I'm afraid you're right about Romney: they'll run him in 2012, and he'll trot out his standard wedge-issues and, "is it liberal or conservative?" call to the base.

But I think that, rhetorically, at least, the Republicans might do well to rethink their internal rivalry over who it is among them whose positions on issues place them furthest to the political right. Honestly, what's with that? To those of us who don't subscribe to such thinking, it has roughly the same effect as the rivalry between Ford men and Chevy men: both are trucks, and both produce quality automobiles versus lemons in equal measure. However, it is exactly this kind of debate, sparked by Tom Tancredo over immigration, that reduced the campaigns of Giuliani and Romney from front-runners to drop-outs.

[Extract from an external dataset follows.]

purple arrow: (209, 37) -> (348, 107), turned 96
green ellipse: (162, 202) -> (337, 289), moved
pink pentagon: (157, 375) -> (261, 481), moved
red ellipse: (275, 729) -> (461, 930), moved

This had a chilling effect on Latinos, who a natural fit for the GOP on social issues and who Bush was able to attract by making television ads, in which he addressed them directly in Spanish. On social issues, Hispanics broke evenly on California's Proposition 8, indicating that this voting group could be moving "left," to use your term. In contrast, 70% of African Americans voted in favor of banning same-sex marriage in California, indicating that while the Obama candidacy inspired high-voter turnout, conservatives have the potential to create a broad appeal among this voting group. Whether or not they choose to capitalize on this remains to be seen. Certainly, it's within the realm of possibility.

I'm not sure about the female/Hispanic candidate angle. Hillary Clinton wasn't such a great candidate because of her sex, but for a plethora of other reasons: her proximity to former President Bill Clinton, who many equate with the strong economy of the nineties; her leadership role in the Democratic Party (which, ironically, also worked against her); her obvious intellect, grasp of issues, and clear articulation of proposed solutions; and her stoic, never-say-die persistence on the trail. Conversely, to many of us, Sarah Palin came off as a gimmick: she was neither well-informed, nor did she seem to possess the ability to convey real solutions. She seemed to have achieved her position, not through hard work or grasp of important issues, but because she was good-looking. Her looks are no reason to resent her, but in a nation that likes to think of itself as a meritocracy, the idea of placing on a former beauty queen (who was astonishingly uninformed) the authority of President, well this smacked a little too much of the old high school student oligarchies that most of us despised since tenth grade. The women I know who took exception to her, viewed the pick of someone, so clearly unqualified AND pretty, as misogynistic and insulting. The Republicans risk making the same mistake by running an ethnic minority.

No one who has watched the Bush Administration these last eight years thinks he's racist, sexist, anti-Semitic, or even anti-Islam--he may be a lot of things, but George W. Bush is not a bigot. Yet these are abiding stereotypes (except anti-Semitism) of the GOP itself, and simply running a "token" to get back in the game risks more than betraying core conservative values, it risks indelibly damaging the credibility of the Republican Party.

Don't throw the baby out with the bathwater. George W. Bush knew a thing or two about building a broad appeal, and while neoconservatism's "permanent campaign" is a resounding failure, the big tent, alluded to by Colin Powell at the 2000 RNC, is the GOP's ticket to a strong and lasting comeback.